++++ Texto selecionado ++++

Flyers de festas no Lov.e/ Fábio Mergulhão
Renato Cohen também relembra uma das noites com o Ricardo Villalobos como a grande responsável pela sua residência no clubinho. “Tocava um techno mais pesado toda sexta na Alôca, e uma das vezes após tocar lá acabei indo para o Lov.e na primeira vez que ele (Villalobos) tocou. Ao chegar, de cara já me deparei com um som limpo e pelo menos uns 20 bpm a menos do que eu costumava tocar. E era o que eu estava afim naquele momento. Nesse dia virei para a Eli Iwasa e perguntei se eu poderia ser residente às sextas-feiras. Ela disse que sim e eu comecei. Isso acho que foi no ano 2000, e o Ricardo ainda nem era tão conhecido”. Para Cohen e vários outros DJs e frequentadores, o Lov.e era o lugar mais importante que existia para a música eletrônica nacional. Foi bem na época em que Renato Cohen havia lançado a faixa Pontapé, um dos principais hits do techno, e que consequentemente abriu as portas para extensas turnês internacionais elevando o techno brasileiro a outro patamar.

++++ Registros exibidos ++++

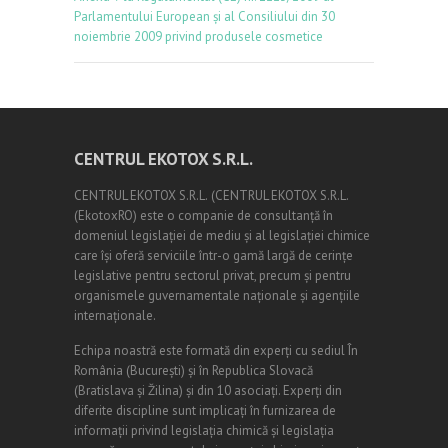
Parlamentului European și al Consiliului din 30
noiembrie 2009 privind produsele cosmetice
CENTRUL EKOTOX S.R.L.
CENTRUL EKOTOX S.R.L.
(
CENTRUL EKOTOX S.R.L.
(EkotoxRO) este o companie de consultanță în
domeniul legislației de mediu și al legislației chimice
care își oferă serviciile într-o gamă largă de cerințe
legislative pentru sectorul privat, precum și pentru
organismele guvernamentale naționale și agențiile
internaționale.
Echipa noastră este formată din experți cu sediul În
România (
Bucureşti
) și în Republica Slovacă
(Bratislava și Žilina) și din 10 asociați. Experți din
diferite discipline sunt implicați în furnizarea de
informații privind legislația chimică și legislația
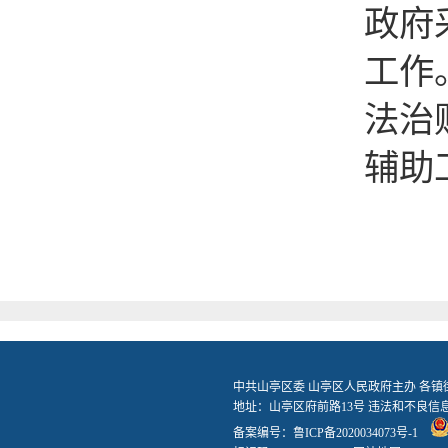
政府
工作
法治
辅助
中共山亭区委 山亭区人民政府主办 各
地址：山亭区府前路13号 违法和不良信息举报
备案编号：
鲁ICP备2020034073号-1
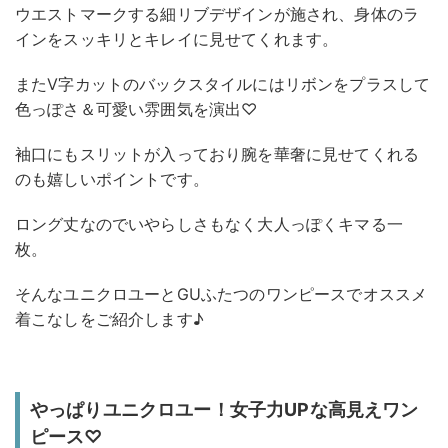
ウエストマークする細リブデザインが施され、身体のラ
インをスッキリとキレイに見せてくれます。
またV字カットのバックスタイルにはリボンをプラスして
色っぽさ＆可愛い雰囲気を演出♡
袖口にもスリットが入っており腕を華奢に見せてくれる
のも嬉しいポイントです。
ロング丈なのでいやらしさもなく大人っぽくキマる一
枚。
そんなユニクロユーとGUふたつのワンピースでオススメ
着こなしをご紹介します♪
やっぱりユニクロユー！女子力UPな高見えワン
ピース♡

++++
++++ Registros exibidos ++++

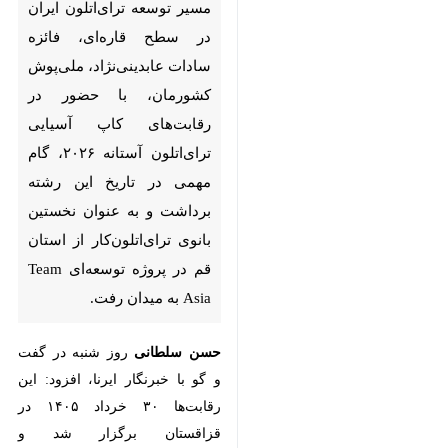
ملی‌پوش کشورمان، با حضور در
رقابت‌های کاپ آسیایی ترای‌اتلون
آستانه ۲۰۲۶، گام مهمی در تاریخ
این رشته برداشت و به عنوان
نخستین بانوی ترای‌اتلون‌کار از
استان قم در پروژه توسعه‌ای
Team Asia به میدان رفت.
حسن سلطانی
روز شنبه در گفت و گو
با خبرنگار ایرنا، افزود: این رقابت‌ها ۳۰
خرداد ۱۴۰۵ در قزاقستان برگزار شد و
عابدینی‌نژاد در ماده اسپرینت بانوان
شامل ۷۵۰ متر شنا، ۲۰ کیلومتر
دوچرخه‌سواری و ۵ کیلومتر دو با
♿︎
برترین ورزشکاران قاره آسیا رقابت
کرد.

++++

# O que fazer:
[a] Nos registros, reescreva o trecho que vai da linha com "Parlamentului European și" até a linha com "(EkotoxRO) este o companie de consultanță în", renomeando "CENTRUL EKOTOX S.R.L." para "CENTRUL EKOTOX SRL" e deixando todo o resto igual.
[b] Você pode dar seguimento ao relato sobre o Lov.e e Renato Cohen a partir da última frase apresentada?

# Gabarito:
[a]
Parlamentului European și al Consiliului din 30
noiembrie 2009 privind produsele cosmetice
CENTRUL EKOTOX SRL
CENTRUL EKOTOX SRL
(
CENTRUL EKOTOX SRL
(EkotoxRO) este o companie de consultanță în

[b]
Eli Iwasa também coleciona momentos ao relembrar dos quase 10 anos em que organizou o Technova.” A inesquecível noite de segunda feira com Laurent Garnier, em que as 3h de set planejadas inicialmente se tornaram 8h, e que decretou-se feriado clubber forçado para muita gente no dia seguinte. As primeiras apresentações de Marco Carola e Vitalic, e o set do Ricardo Villalobos no aniversário do Mau Mau foram as melhores”, finaliza a ex- promoter, que logo depois se tornaria uma das principais DJs do país, colecionando apresentações nos principais clubs e festivais do mundo.
Legal ressaltar que naquela época, além do culto aos DJs existia também a cultura do flyer, que era uma maneira de divulgar a programação do mês e serviços, e uma forma de se obter descontos na entrada.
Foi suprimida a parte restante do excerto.